Schizophrenia exhibits significant variability in its neuroanatomical manifestations, particularly in brain atrophy patterns. This variability poses a challenge to the development of consistent biomarkers and targeted treatments. We hypothesized that, despite this heterogeneity, atrophy coordinates would converge onto a common brain network specific to schizophrenia. We tested this hypothesis using the human connectome as a wiring diagram and applied coordinate network mapping (CNM)—a novel method that maps heterogeneous brain coordinates onto a network-level model. We analyzed data from 113 published studies, encompassing over 11,000 individuals, including patients with schizophrenia (n = 3,756), high-risk individuals (n = 1,507), and healthy controls (n = 6,007). Our findings revealed a distinct brain network, termed the 'schizophrenia network', which is preferentially connected to atrophy coordinates in schizophrenia.
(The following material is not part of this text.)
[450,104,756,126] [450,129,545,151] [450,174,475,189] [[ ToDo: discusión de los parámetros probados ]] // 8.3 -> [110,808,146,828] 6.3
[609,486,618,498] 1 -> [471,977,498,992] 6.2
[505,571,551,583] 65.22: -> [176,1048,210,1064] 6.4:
After correcting for multiple comparisons (FWEp < 0.05), the anterior cingulate cortex and the bilateral mid-insula emerged as key nodes within this network. This network was unique to schizophrenia and was distinct from atrophy patterns observed in high-risk populations, normal aging (n = 4,195), neurodegenerative diseases (n = 3,707), or other psychiatric conditions (n = 3,432). Remarkably, this network remained stable across the course of the disease and various symptom clusters. Additionally, in an independent cohort of patients with penetrating head trauma (n = 181), schizophrenia-related atrophy patterns showed a negative correlation with lesions implicated in psychosis-related thought processes (p < 0.05). To conclude, we have identified a unique and stable brain network associated with schizophrenia. This network's stability across disease progression suggests it may be a potential target for developing biomarkers and therapeutic interventions. Our findings also offer a new perspective on schizophrenia, suggesting that brain atrophy may represent a compensatory mechanism.